I am currently in the third year of the PhD program at the Munsell Color Science Laboratory at RIT in Rochester, NY. Studying color science has fundamentally shifted the way I look around me and how–in the words of James Turrell–I see myself see. I have become an expert MATLAB user through the program, as I have used software development to study our visual system
Currently, I am developing my dissertation topic. Broadly, I am interested in understanding how our visual system uses the color of the illumination to form perceptions of object colors. It is my goal to develop a unique experimental apparatus that will allow me to probe this phenomenon (often referred to as color constancy) in novel ways.
Find out more about my past research below.
Image Copyright James Turrell
I am currently funded through my position at MCSL as the lab’s Color Metrology Specialist. My main task in this position is to learn as much as I can about our color measurement instruments and lab equipment from our lab guru, Dave Wyble, so that this information can be passed on to future generations of students after Dave retires. So, essentially, I am being paid to become an expert in color measurement!
In addition to providing lab support to the department, I have also used this position to create a GitHub repository for our department. This repository is allowing us to share important MATLAB code that is used to do color calculations in research and to run some of our color measurement instruments.
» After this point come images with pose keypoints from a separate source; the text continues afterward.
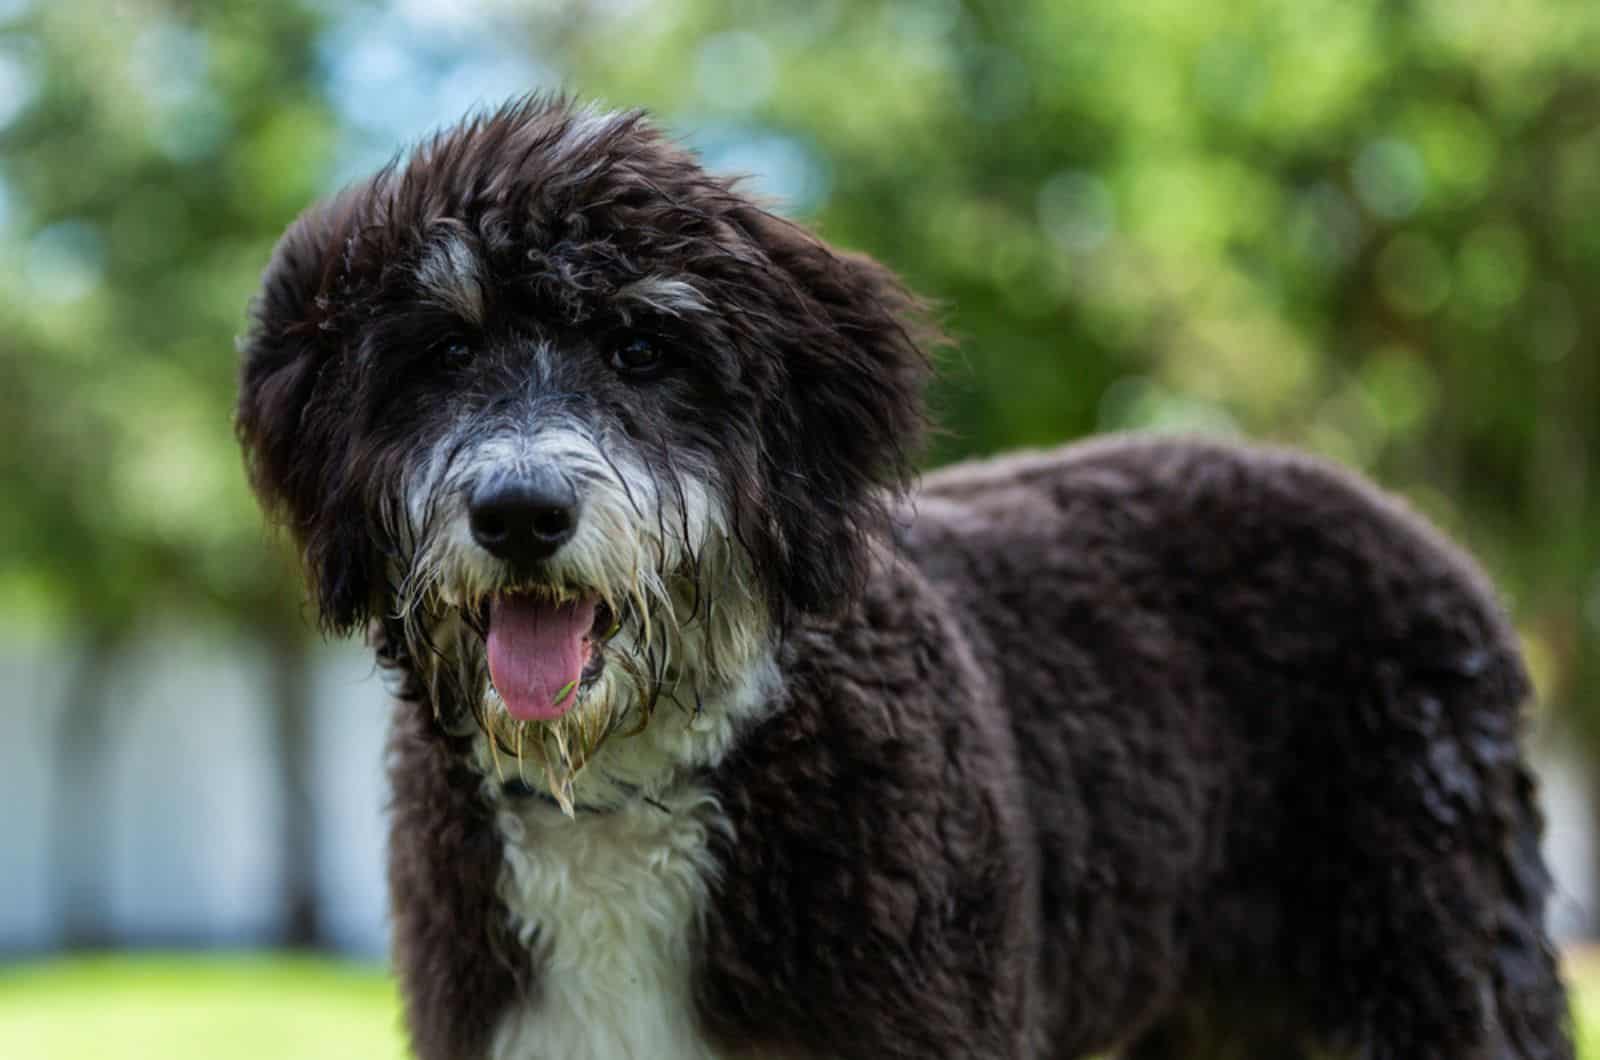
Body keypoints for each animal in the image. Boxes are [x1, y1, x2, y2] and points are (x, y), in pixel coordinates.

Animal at [232, 97, 1568, 1060]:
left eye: (642, 346)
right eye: (444, 349)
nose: (518, 512)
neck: (628, 789)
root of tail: (1424, 539)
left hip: (1440, 960)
Collaborating on code with other students has allowed me to become more confident with object-oriented programming and performance-conscious programming.
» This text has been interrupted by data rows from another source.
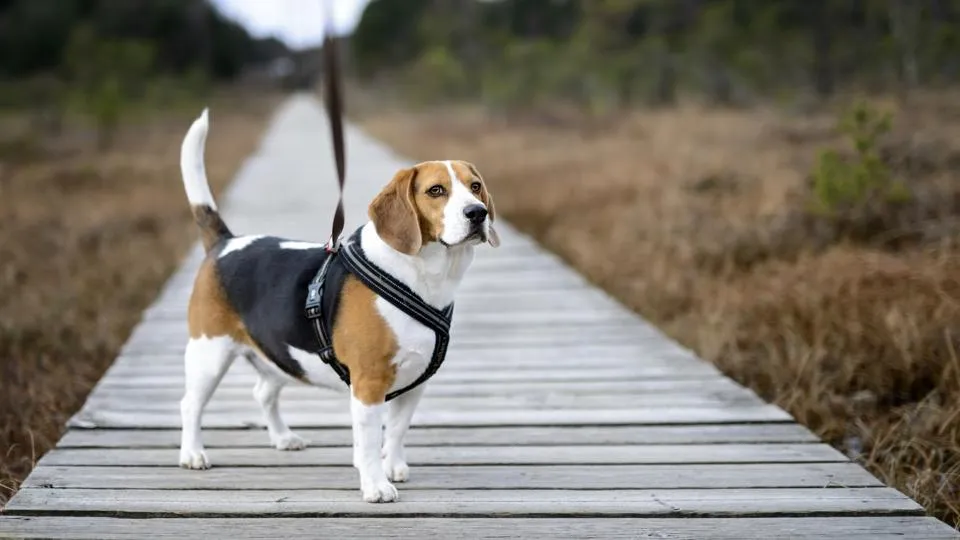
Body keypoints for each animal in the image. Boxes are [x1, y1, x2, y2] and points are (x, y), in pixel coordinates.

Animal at [175, 109, 498, 502]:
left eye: (476, 186)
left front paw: (393, 466)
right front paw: (376, 485)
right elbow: (370, 440)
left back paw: (283, 438)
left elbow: (396, 431)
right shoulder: (369, 383)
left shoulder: (415, 382)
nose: (477, 213)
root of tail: (225, 242)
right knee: (191, 404)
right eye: (436, 191)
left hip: (276, 355)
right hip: (209, 353)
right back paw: (193, 454)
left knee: (263, 392)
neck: (420, 276)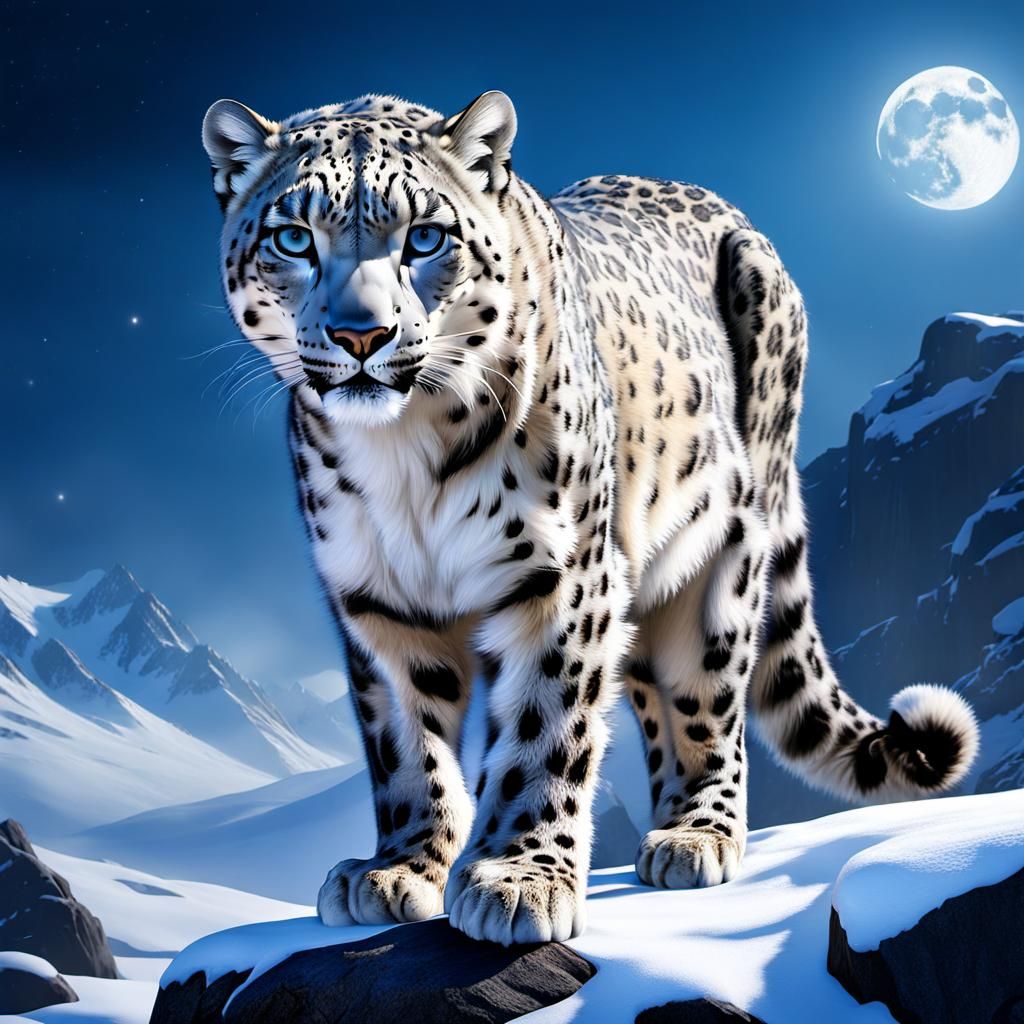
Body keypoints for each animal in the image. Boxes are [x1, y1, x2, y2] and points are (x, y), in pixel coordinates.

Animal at [201, 90, 980, 946]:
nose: (361, 334)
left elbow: (546, 724)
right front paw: (400, 867)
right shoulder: (376, 598)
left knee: (709, 699)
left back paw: (695, 834)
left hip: (723, 550)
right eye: (294, 237)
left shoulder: (563, 573)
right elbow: (404, 744)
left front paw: (518, 879)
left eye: (426, 236)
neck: (405, 456)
In the above figure, does one set of six patches look more uniform in hue than the other? A past research project of mine looked at our perception of hue and hue-linear color spaces. This research resulted in a paper that will be published in the Journal of Perceptual Imaging, so if you are interested, I would recommend reading the paper there. In brief, I looked at whether Gaussian-shaped spectra of the same peak wavelength but varying bandwidths could be used as loci of constant hue (figure below left). I used those hue loci derive a color space definition using non-linear optimization in MATLAB (figure bottom right). I then ran a psychophysical experiment to compare how well different color spaces predict perceived hue (figure above).
The 2019-2020 school year also saw me complete a research project funded by HunterLab. Their Agera device that is capable of taking both spectrophotometric measurements and camera images without moving the sample. This combination allows for the measurement of inhomogeneous samples, which usually is not recommended with spectrophotometers. I helped HunterLab develop a robust colorimetric image processing pipeline. I also tested models for how the spectral reflectances of separate regions combine into a single spectrophotometer measurement. Significantly, I developed a process by which the spatial sampling function of the spectrophotometer could be derived, using a combination of images and spectrophotometric measurements.
Image copyright HunterLab.
The effect of illumination on color perception is an important question for warm-CCT “Night Modes” that are built into many electronic devices. Because the color of each pixel (under a normal white point) is defined simply by RGB and not by full reflectance spectra, it is impossible to say what the “true” color of that pixel should be under a warm-CCT white point. For a class project in 2019, I explored how different algorithms to shift the white point of a display generate slightly different results (above images).